Monday, Jan. 05, 1931

More Lift

As nearly every layman knows, hydrogen is 8% more buoyant than helium, but is in disfavor for use in dirigibles because: 1) it is explosive and 2) it seeps through the fabric about 50% faster than helium. Last week the Navy Bureau of Aeronautics made known that a mixture of 90% helium and 10% hydrogen may be developed for the Navy's new superdirigibles ZRS-4 and ZRS-5. Such a mixture, suggested by German scientists, would enable a ship of that size (6,500,000 cu. ft. inflation) to carry 25 additional persons./- More important, the go-to-io combination is safe.** Naturally, there would occur gradual loss of hydrogen from the bags; and this in turn would bring the entry of impurities (chiefly air) into the mixture.

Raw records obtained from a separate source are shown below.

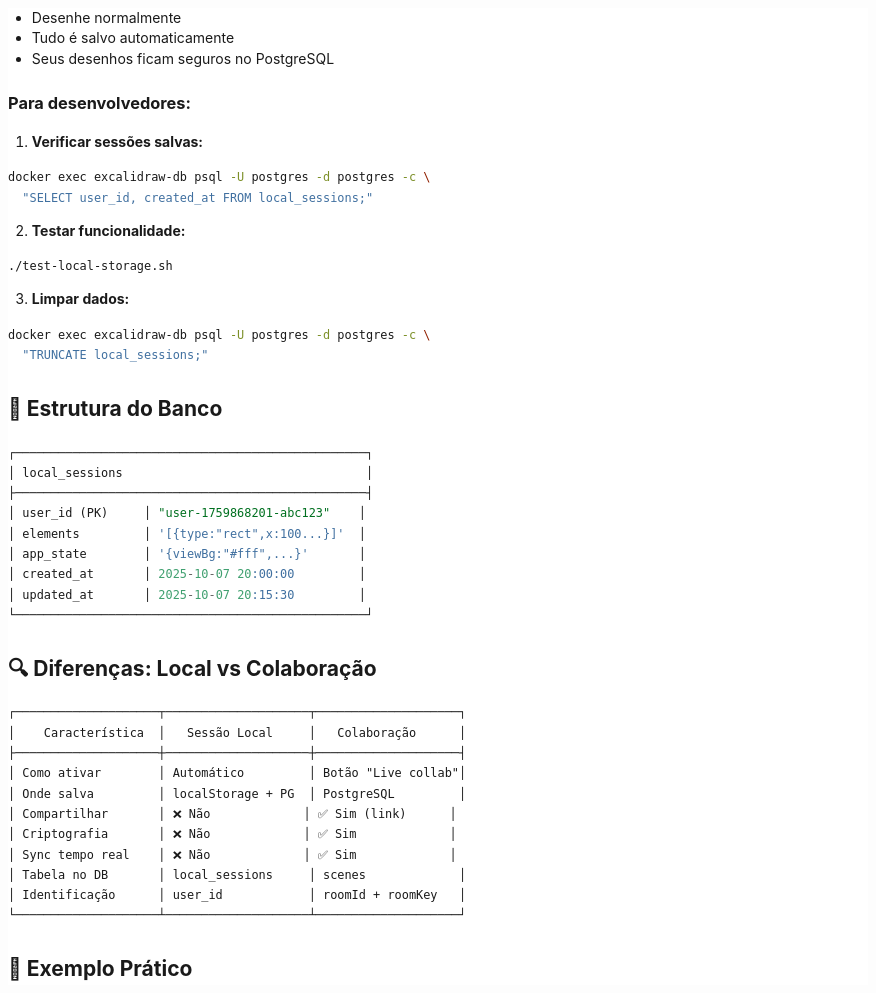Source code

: - Desenhe normalmente
- Tudo é salvo automaticamente
- Seus desenhos ficam seguros no PostgreSQL

### Para desenvolvedores:

1. **Verificar sessões salvas:**
```bash
docker exec excalidraw-db psql -U postgres -d postgres -c \
  "SELECT user_id, created_at FROM local_sessions;"
```

2. **Testar funcionalidade:**
```bash
./test-local-storage.sh
```

3. **Limpar dados:**
```bash
docker exec excalidraw-db psql -U postgres -d postgres -c \
  "TRUNCATE local_sessions;"
```

## 📁 Estrutura do Banco

```sql
┌─────────────────────────────────────────────────┐
│ local_sessions                                  │
├─────────────────────────────────────────────────┤
│ user_id (PK)     │ "user-1759868201-abc123"    │
│ elements         │ '[{type:"rect",x:100...}]'  │
│ app_state        │ '{viewBg:"#fff",...}'       │
│ created_at       │ 2025-10-07 20:00:00         │
│ updated_at       │ 2025-10-07 20:15:30         │
└─────────────────────────────────────────────────┘
```

## 🔍 Diferenças: Local vs Colaboração

```
┌────────────────────┬────────────────────┬────────────────────┐
│    Característica  │   Sessão Local     │   Colaboração      │
├────────────────────┼────────────────────┼────────────────────┤
│ Como ativar        │ Automático         │ Botão "Live collab"│
│ Onde salva         │ localStorage + PG  │ PostgreSQL         │
│ Compartilhar       │ ❌ Não             │ ✅ Sim (link)      │
│ Criptografia       │ ❌ Não             │ ✅ Sim             │
│ Sync tempo real    │ ❌ Não             │ ✅ Sim             │
│ Tabela no DB       │ local_sessions     │ scenes             │
│ Identificação      │ user_id            │ roomId + roomKey   │
└────────────────────┴────────────────────┴────────────────────┘
```

## 🎨 Exemplo Prático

There lies the main obstacle to the plan: the problem of re-purification of the combined gases. Experimenters now propose passing the polluted gas under pressure over copper oxide, which would act as a catalytic agent and cause the hydrogen and oxygen to form water.

/- Gross lift of the ZRS-4 with helium: 402,000 lb. With hydrogen: 442,000 lb. With 90-10 mixture: 406,600 lb.

** Above 90-to-10 the mixture is inflammable; at 85-to-15, explosive.